> **What the task asks**
In the items below, change "Mexiko City" to "Ciudad de México" and reproduce the text with nothing else altered, omitting the pictures.

> **Records for the exercise**
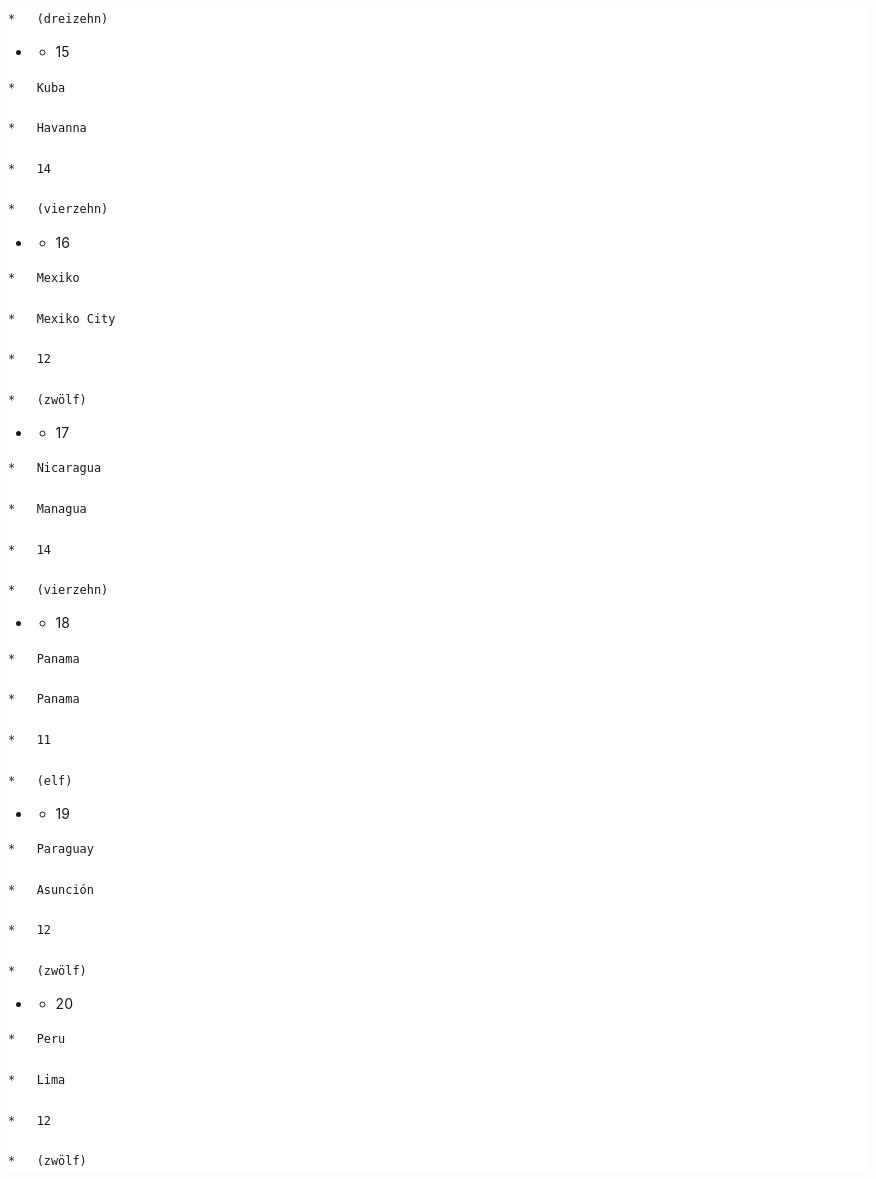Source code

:     *   (dreizehn)


*    *   15

    *   Kuba

    *   Havanna

    *   14

    *   (vierzehn)


*    *   16

    *   Mexiko

    *   Mexiko City

    *   12

    *   (zwölf)


*    *   17

    *   Nicaragua

    *   Managua

    *   14

    *   (vierzehn)


*    *   18

    *   Panama

    *   Panama

    *   11

    *   (elf)


*    *   19

    *   Paraguay

    *   Asunción

    *   12

    *   (zwölf)


*    *   20

    *   Peru

    *   Lima

    *   12

    *   (zwölf)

> **Your response**
Source code

:     *   (dreizehn)


*    *   15

    *   Kuba

    *   Havanna

    *   14

    *   (vierzehn)


*    *   16

    *   Mexiko

    *   Ciudad de México

    *   12

    *   (zwölf)


*    *   17

    *   Nicaragua

    *   Managua

    *   14

    *   (vierzehn)


*    *   18

    *   Panama

    *   Panama

    *   11

    *   (elf)


*    *   19

    *   Paraguay

    *   Asunción

    *   12

    *   (zwölf)


*    *   20

    *   Peru

    *   Lima

    *   12

    *   (zwölf)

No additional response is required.